Set exercise → Print everything from "Now, calculate \((f" down to "therefore \(x \neq 0\)." in the worked solution below, word for word.

Text segment →
********************

To find \((f+g÷h)(x)\), we need to compute the expression step-by-step:
- Calculate \(g(x) ÷ h(x)\)
- Then, substitute that result into \(f(x)\) and add.
Let's find \(g(x) ÷ h(x)\):
- \(g(x) = 8x^2 + 4x\)
- \(h(x) = 2x\)
Thus,
\[ g(x) ÷ h(x) = \frac{g(x)}{h(x)} = \frac{8x^2 + 4x}{2x} \]
We can simplify:
\[ g(x) ÷ h(x) = \frac{8x^2}{2x} + \frac{4x}{2x} = 4x + 2 \quad \text{(for } x \neq 0\text{)} \]
Now, we need to add \(f(x)\) to this result. Recall:
- \(f(x) = x^4 + 7x^2 - 9\)
Now, calculate \((f + g ÷ h)(x)\):
\[ (f + g ÷ h)(x) = f(x) + g(x) ÷ h(x) = (x^4 + 7x^2 - 9) + (4x + 2) \]
Combine the terms:
\[ (f + g ÷ h)(x) = x^4 + 7x^2 + 4x - 9 + 2 = x^4 + 7x^2 + 4x - 7 \]
Now, we check the domain of \((f + g ÷ h)(x)\). The only restriction comes from \(h(x)\) (since we are dividing by it):
- \(h(x) = 2x\) must not be equal to zero, therefore \(x \neq 0\).

********************

Source excerpt →
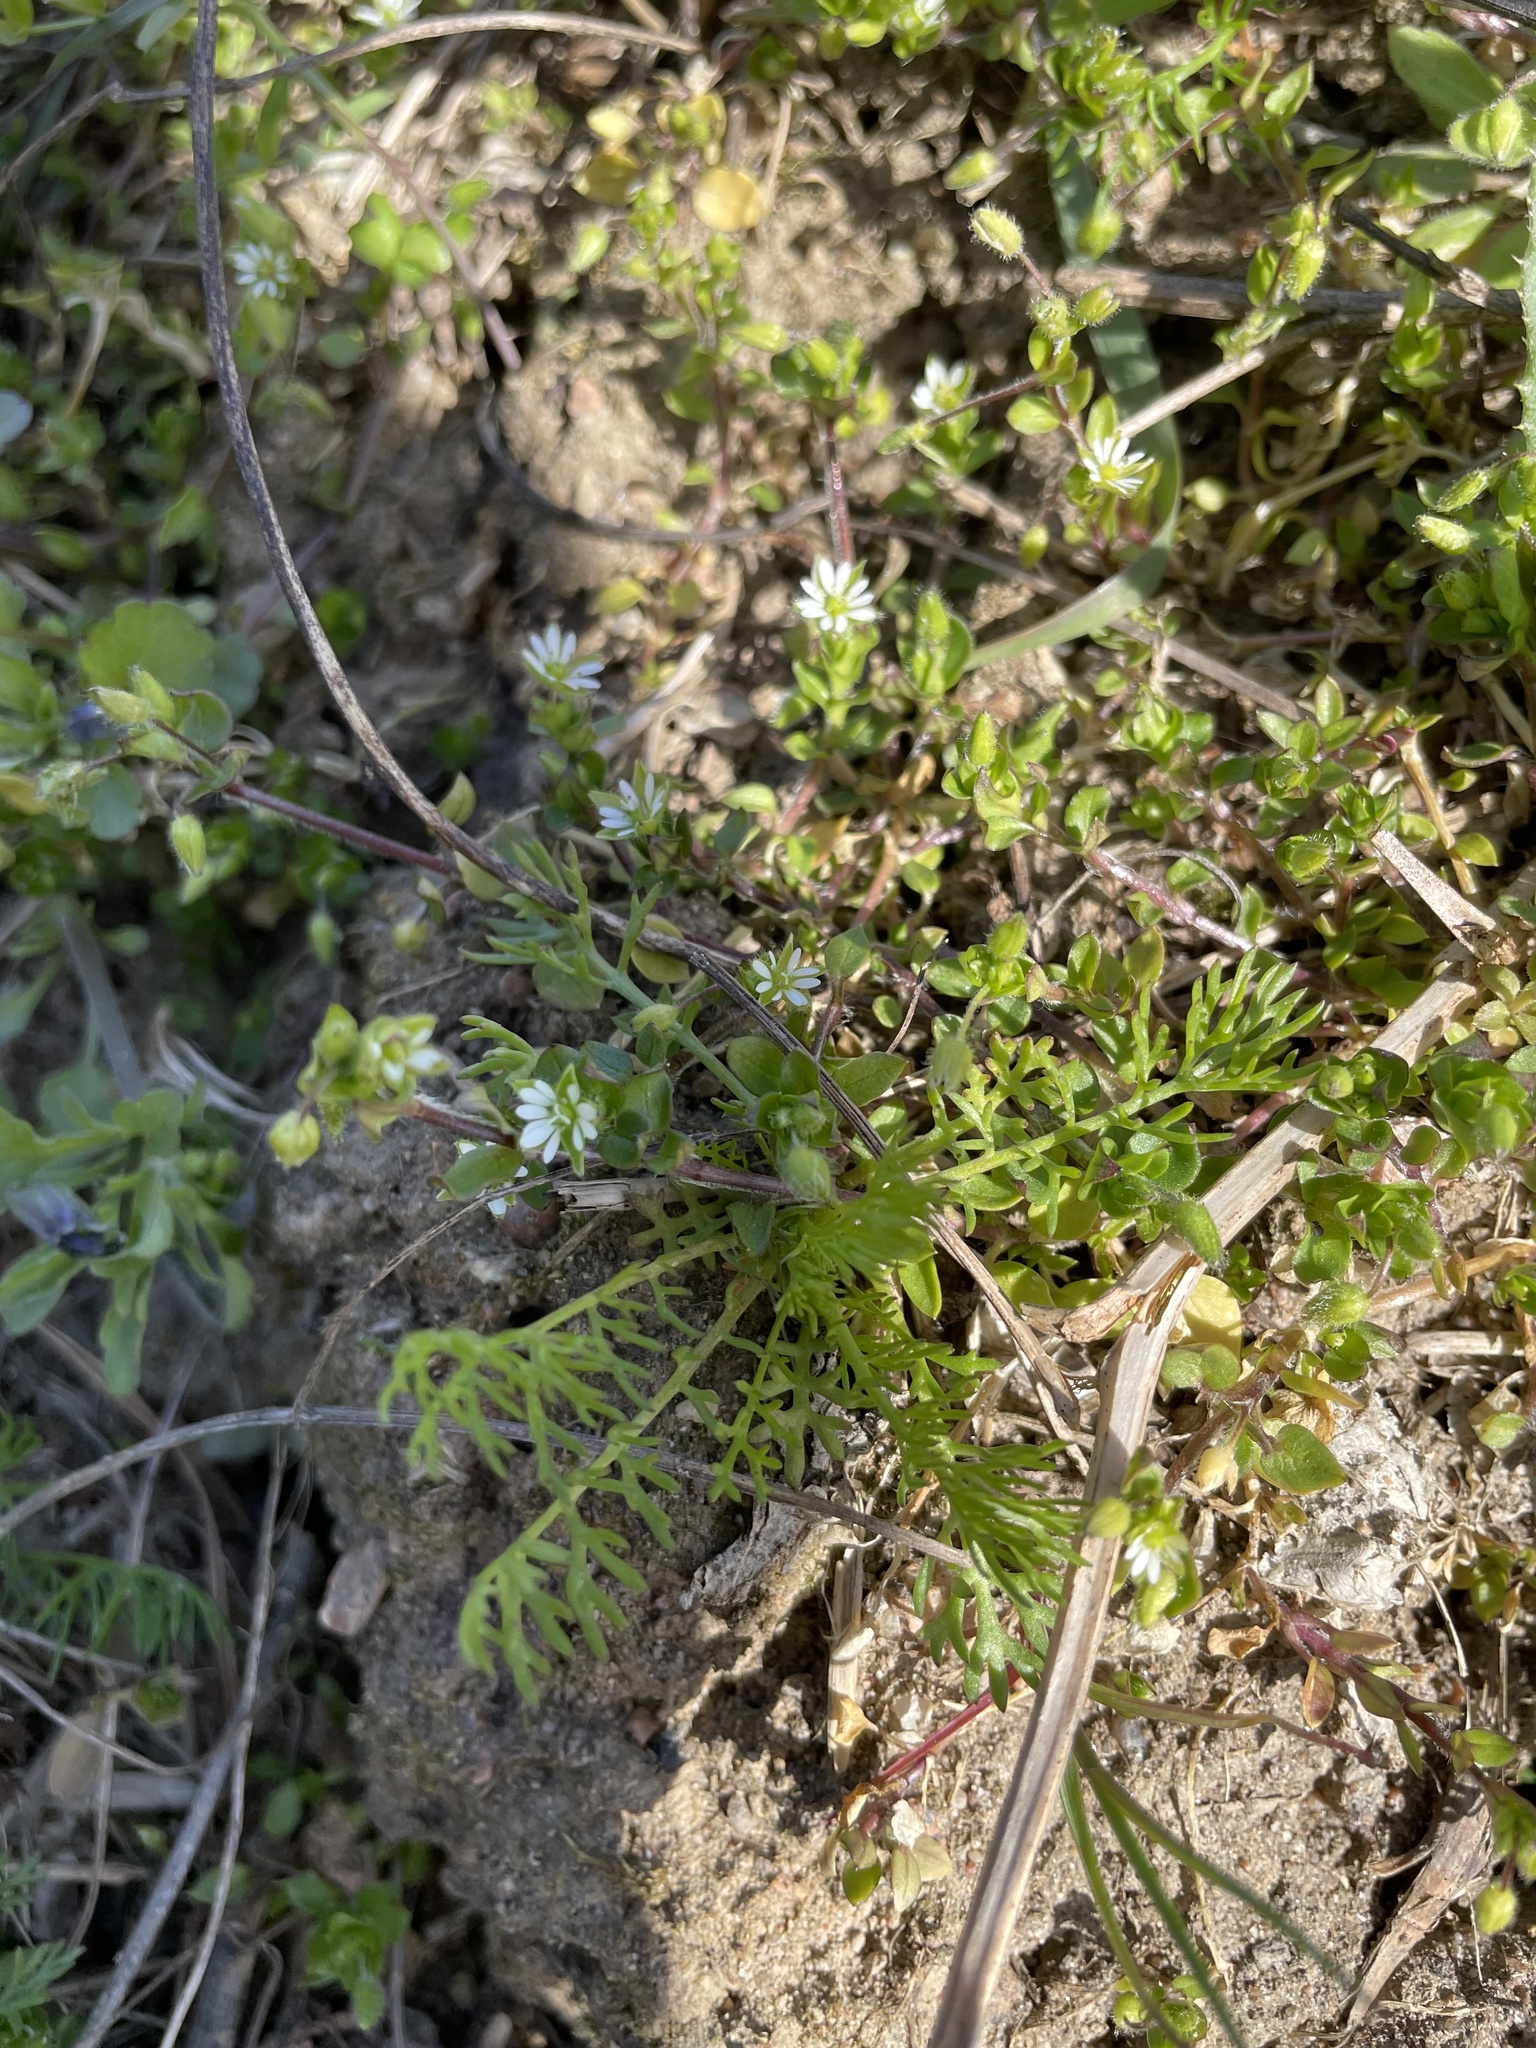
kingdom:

********************

Response →
Now, calculate \((f + g ÷ h)(x)\):
\[ (f + g ÷ h)(x) = f(x) + g(x) ÷ h(x) = (x^4 + 7x^2 - 9) + (4x + 2) \]
Combine the terms:
\[ (f + g ÷ h)(x) = x^4 + 7x^2 + 4x - 9 + 2 = x^4 + 7x^2 + 4x - 7 \]
Now, we check the domain of \((f + g ÷ h)(x)\). The only restriction comes from \(h(x)\) (since we are dividing by it):
- \(h(x) = 2x\) must not be equal to zero, therefore \(x \neq 0\).